* Provided passage *
+---+

My father has died and now my siblings and I are her only legitimate heirs. I have asked her, without the knowledge or agreement of my siblings, to register most of her property and wealth in my name and some in the name of one of my sisters and her son, who in fact is the husband of my daughter, so that he can help me in making living arrangements for her. She agreed to that and I did the registration for myself, my sister and her son. But my other siblings found out about that recently and they all started to blame me and accuse me of causing harm to my aunt and to them, and of taking advantage of the fact that my aunt is not qualified and that she does not know how to do things and she does not know how much her holdings are worth, and of being a bad steward of that which is under my care. They also accused me of going against the commands of Allaah and His Messenger. 
Is that regarded as going against the rulings of Islam in what I did with regard to the gift? Please note that it was done with the full knowledge and agreement of my aunt. 
Is it permissible for my other siblings to object to this gift?  I hope that you can advise me how to avoid transgressing the sacred limits of Allaah if I have done anything wrong, so that I can set things straight and seek forgiveness of Allaah before it is too late.

Answer

Praise be to Allah.

+---+

* Collected data *

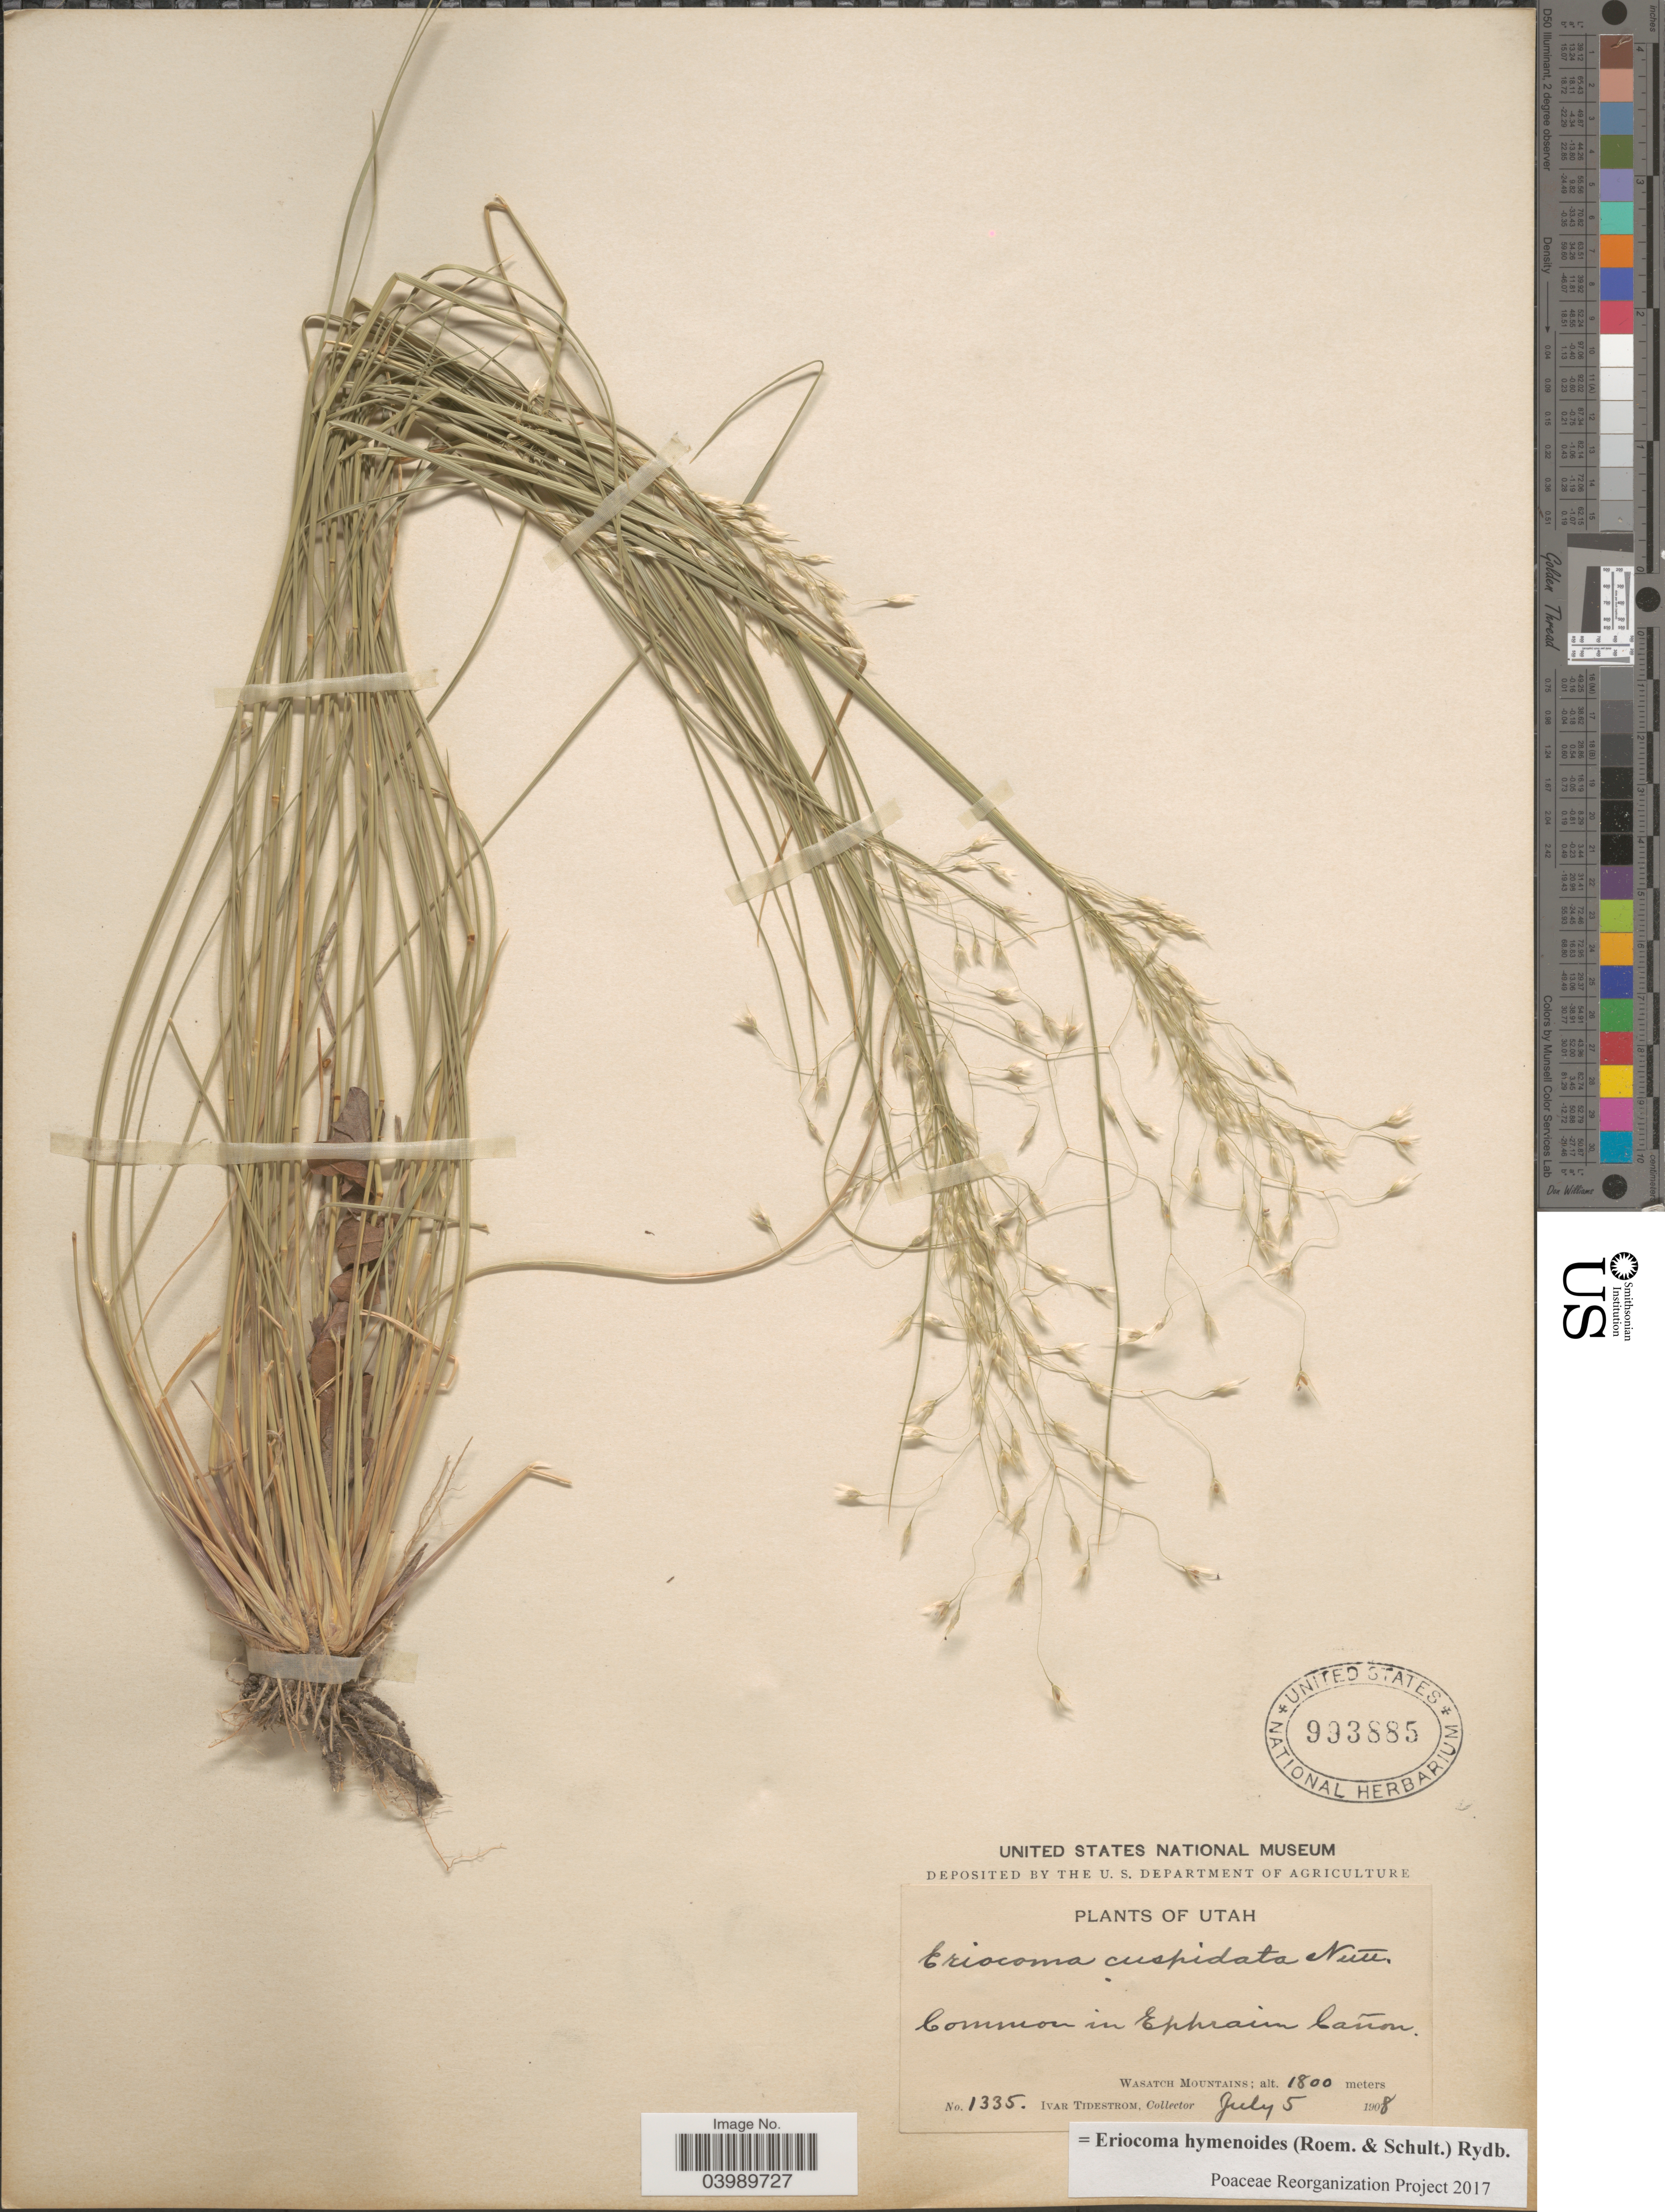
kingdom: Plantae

+---+

* Problems to work on *
1: In the inheritance question, in whose names besides the writer's own was the aunt's property registered?
2: Rewrite everything in the inheritance question from "My father has" down to "and His Messenger.", swapping "siblings" for "brothers and sisters".

* Answers for the exercise *
1: One of the writer's sisters and her son.

2:
My father has died and now my brothers and sisters and I are her only legitimate heirs. I have asked her, without the knowledge or agreement of my brothers and sisters, to register most of her property and wealth in my name and some in the name of one of my sisters and her son, who in fact is the husband of my daughter, so that he can help me in making living arrangements for her. She agreed to that and I did the registration for myself, my sister and her son. But my other brothers and sisters found out about that recently and they all started to blame me and accuse me of causing harm to my aunt and to them, and of taking advantage of the fact that my aunt is not qualified and that she does not know how to do things and she does not know how much her holdings are worth, and of being a bad steward of that which is under my care. They also accused me of going against the commands of Allaah and His Messenger.